Dentre os glicocorticóides é o mais abundante e, portanto, responsável por várias atividades no nosso organismo, dentre elas a degradação de proteína, a formação de glicose, a lipólise, resistência ao estresse, efeitos anti-inflamatórios e depressão de respostas imunes, auxiliando no bom ritmo do sono e mantendo a barreira intestinal. No entanto, em níveis aumentados, uma das consequências é a permeabilidade intestinal.
Permeabilidade intestinal
Com a permeabilidade aumentada, lipopolissacarídeos saem do intestino e vão para a corrente sanguínea. Os monócitos, células da série branca, têm receptores TLR-4, onde os lipopolissacarídeos vão se ligar. O tecido adiposo atrai esses monócitos, através da proteína quimiotática de monócitos. Quando infiltrado no tecido, o monócito é chamado de macrófago e então são produzidas citocinas inflamatórias (TNF-α, IL1-β e IL-6).
Citocinas inflamatórias
As citocinas inflamatórias são proteínas de baixo peso molecular, com diversas funções metabólicas e endócrinas, que participam da inflamação e resposta do sistema imune. As principais fontes de adipocinas são os tecidos adiposos subcutâneo e visceral. Indivíduos com excesso de peso apresentam maior secreção das adipocinas pró-inflamatórias e menor secreção das anti-inflamatórias.
À medida que as citocinas inflamatórias são liberadas na corrente sanguínea, a 11βHSD1 é ativada, fazendo com que a cortisona se transforme em cortisol e, ainda, as citocinas inibem a 11βHSD2, que faria o papel inverso, ou seja, transformaria o cortisol em cortisona. Essa ação então gera excesso de cortisol, sendo produzido pelo tecido adiposo. Ou seja, o estresse aumenta o cortisol, que altera a barreira intestinal, aumentando a quantidade de citocinas inflamatórias no tecido adiposo e gerando mais cortisol. É o tecido adiposo se caracterizando como um órgão de função endócrina.
Pré-adipócito
Porém, a ação não se limita ao adipócito. A biotransformação de cortisona em cortisol também ocorre no pré adipócito, que é um adipócito novo, gerando uma diferenciação adipocitária. Ou seja, ele deixa de ser um pré adipócito e passa a ser um adipócito maduro. Em condições de aumento energético, essa célula adiposa nova está pronta para hipertrofiar, portanto, à medida que ocorre oferta calórica acima do necessário, essa nova célula estará pronta para aumentar.

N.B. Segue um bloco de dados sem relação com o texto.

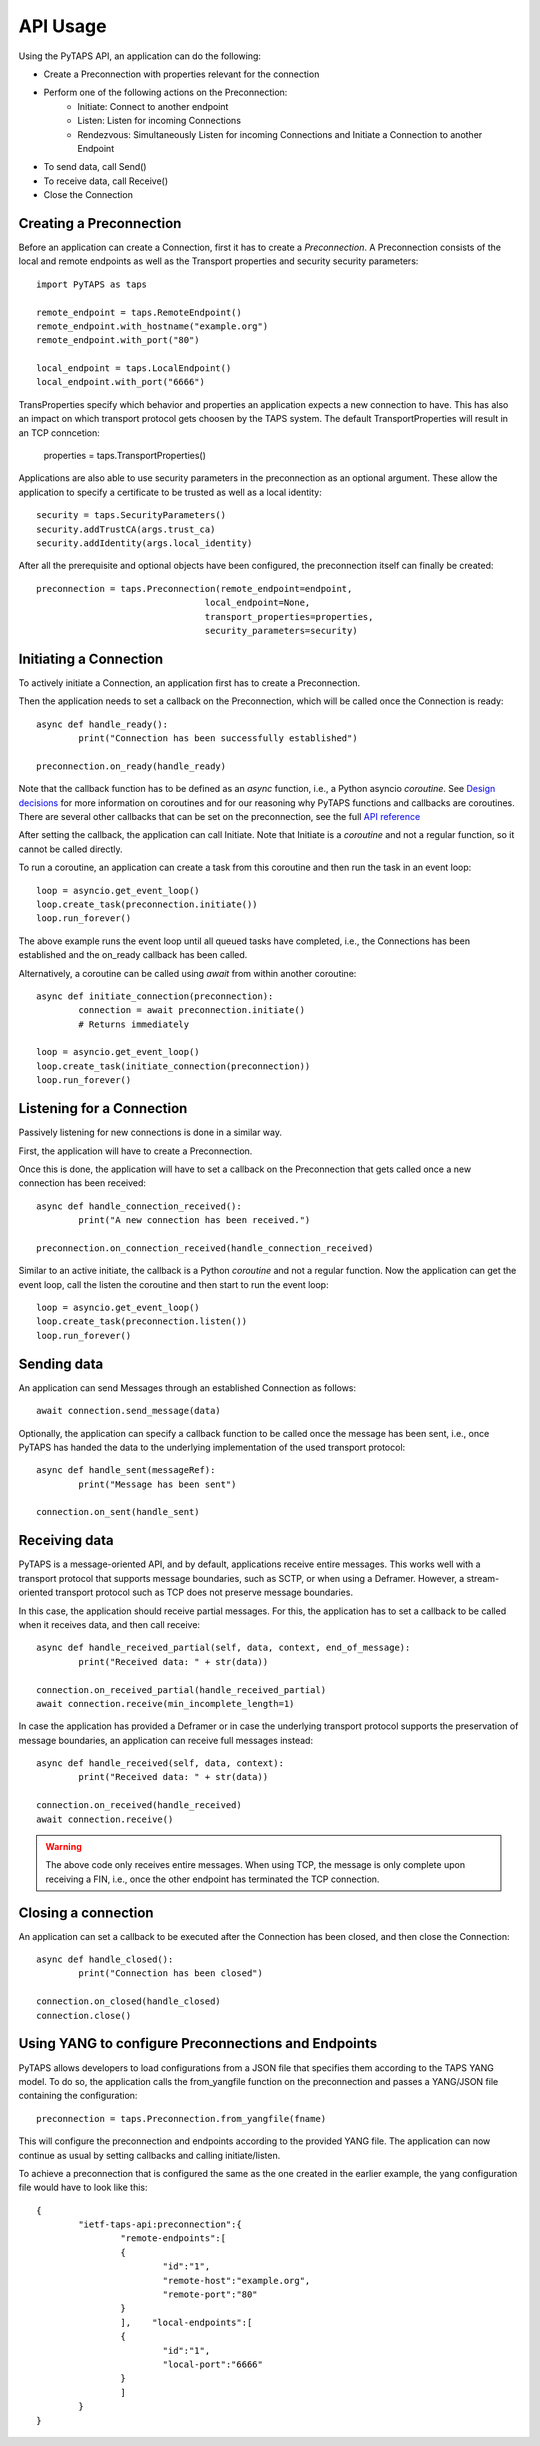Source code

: API Usage
=========

Using the PyTAPS API, an application can do the following:

* Create a Preconnection with properties relevant for the connection
* Perform one of the following actions on the Preconnection:
	* Initiate: Connect to another endpoint
	* Listen: Listen for incoming Connections
	* Rendezvous: Simultaneously Listen for incoming Connections and Initiate a Connection to another Endpoint
* To send data, call Send()
* To receive data, call Receive()
* Close the Connection

Creating a Preconnection
------------------------

Before an application can create a Connection, first it has to create a *Preconnection*.
A Preconnection consists of the local and remote endpoints as well as the Transport properties and security security parameters::

	import PyTAPS as taps

	remote_endpoint = taps.RemoteEndpoint()
	remote_endpoint.with_hostname("example.org")
	remote_endpoint.with_port("80")

	local_endpoint = taps.LocalEndpoint()
	local_endpoint.with_port("6666")

TransProperties specify which behavior and properties an application expects a new connection to have. This has also an impact on which transport protocol gets choosen by the TAPS system.
The default TransportProperties will result in an TCP conncetion: 
	
	properties = taps.TransportProperties()
	
Applications are also able to use security parameters in the preconnection as an optional argument. These allow the application to specify a certificate to be trusted as well as a local identity::

	security = taps.SecurityParameters()
	security.addTrustCA(args.trust_ca)
	security.addIdentity(args.local_identity)

After all the prerequisite and optional objects have been configured, the preconnection itself can finally be created::

	preconnection = taps.Preconnection(remote_endpoint=endpoint,
					local_endpoint=None,
					transport_properties=properties,
					security_parameters=security)


Initiating a Connection
-----------------------

To actively initiate a Connection, an application first has to create a Preconnection.

Then the application needs to set a callback on the Preconnection, which will be called once the Connection is ready::

	async def handle_ready():
		print("Connection has been successfully established")

	preconnection.on_ready(handle_ready)

Note that the callback function has to be defined as an *async* function, i.e., a Python asyncio *coroutine*. See `Design decisions <design.rst>`_ for more information on coroutines and for our reasoning why PyTAPS functions and callbacks are coroutines.
There are several other callbacks that can be set on the preconnection, see the full `API reference <reference.rst>`_

After setting the callback, the application can call Initiate. Note that Initiate is a *coroutine* and not a regular function, so it cannot be called directly.

To run a coroutine, an application can create a task from this coroutine and then run the task in an event loop::

	loop = asyncio.get_event_loop()
	loop.create_task(preconnection.initiate())
	loop.run_forever()

The above example runs the event loop until all queued tasks have completed, i.e., the Connections has been established and the on_ready callback has been called.

Alternatively, a coroutine can be called using *await* from within another coroutine::

	async def initiate_connection(preconnection):
		connection = await preconnection.initiate()
		# Returns immediately

	loop = asyncio.get_event_loop()
	loop.create_task(initiate_connection(preconnection))
	loop.run_forever()

Listening for a Connection
--------------------------

Passively listening for new connections is done in a similar way.

First, the application will have to create a Preconnection.

Once this is done, the application will have to set a callback on the Preconnection that gets called once a new connection has been received::

	async def handle_connection_received():
		print("A new connection has been received.")
	
	preconnection.on_connection_received(handle_connection_received)

Similar to an active initiate, the callback is a Python *coroutine* and not a regular function. 
Now the application can get the event loop, call the listen the coroutine and then start to run the event loop::

	loop = asyncio.get_event_loop()
	loop.create_task(preconnection.listen())
	loop.run_forever()

Sending data
------------

An application can send Messages through an established Connection as follows::

	await connection.send_message(data)

Optionally, the application can specify a callback function to be called once the message has been sent, i.e., once PyTAPS has handed the data to the underlying implementation of the used transport protocol::

	async def handle_sent(messageRef):
		print("Message has been sent")

	connection.on_sent(handle_sent)

Receiving data
--------------

PyTAPS is a message-oriented API, and by default, applications receive entire messages.
This works well with a transport protocol that supports message boundaries, such as SCTP, or when using a Deframer. However, a stream-oriented transport protocol such as TCP does not preserve message boundaries.

In this case, the application should receive partial messages. For this, the application has to set a callback to be called when it receives data, and then call receive::

	async def handle_received_partial(self, data, context, end_of_message):
		print("Received data: " + str(data))

	connection.on_received_partial(handle_received_partial)
	await connection.receive(min_incomplete_length=1)

In case the application has provided a Deframer or in case the underlying transport protocol supports the preservation of message boundaries, an application can receive full messages instead::

	async def handle_received(self, data, context):
		print("Received data: " + str(data))

	connection.on_received(handle_received)
	await connection.receive()

.. warning::

   The above code only receives entire messages. When using TCP, the message is only complete upon receiving a FIN, i.e., once the other endpoint has terminated the TCP connection.


Closing a connection
--------------------

An application can set a callback to be executed after the Connection has been closed, and then close the Connection::

	async def handle_closed():
		print("Connection has been closed")

	connection.on_closed(handle_closed)
	connection.close()

Using YANG to configure Preconnections and Endpoints
------------------------------------------------------

PyTAPS allows developers to load configurations from a JSON file that specifies them according to the TAPS YANG model.
To do so, the application calls the from_yangfile function on the preconnection and passes a YANG/JSON file containing the configuration::

	preconnection = taps.Preconnection.from_yangfile(fname)

This will configure the preconnection and endpoints according to the provided YANG file. The application can now continue as usual by setting callbacks and calling initiate/listen.

To achieve a preconnection that is configured the same as the one created in the earlier example, the yang configuration file would have to look like this::

	{
		"ietf-taps-api:preconnection":{
			"remote-endpoints":[
			{
				"id":"1",
				"remote-host":"example.org",
				"remote-port":"80"
			}
			],    "local-endpoints":[
			{
				"id":"1",
				"local-port":"6666"
			}
			]
		}
	}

À medida que o cortisol aumenta, há também um ávido desejo por aumentar a ingestão calórica, portanto, todo o organismo se encontra preparado para que haja formação de mais tecido adiposo.
Considerações finais
Com a falta de manejo do estresse ocorre a permeabilidade intestinal, liberando lipopolissacarídeos para a corrente sanguínea. Esses serão ligados por monócitos e, posteriormente, atraídos para o interior do tecido adiposo. Lá serão geradas citocinas, que aumentarão a transformação de cortisona em cortisol, enquanto que no pré-adipócito se diferencia em adipócito. Portanto, o estresse não controlado faz do organismo uma fábrica de tecido adiposo, ao mesmo tempo em que contribui para que haja mais fome no indivíduo. A oferta calórica faz com que o todo o ciclo se instale, tornando o organismo cada vez mais propenso ao ganho de peso e cada vez menos inclinado ao perfil eutrófico.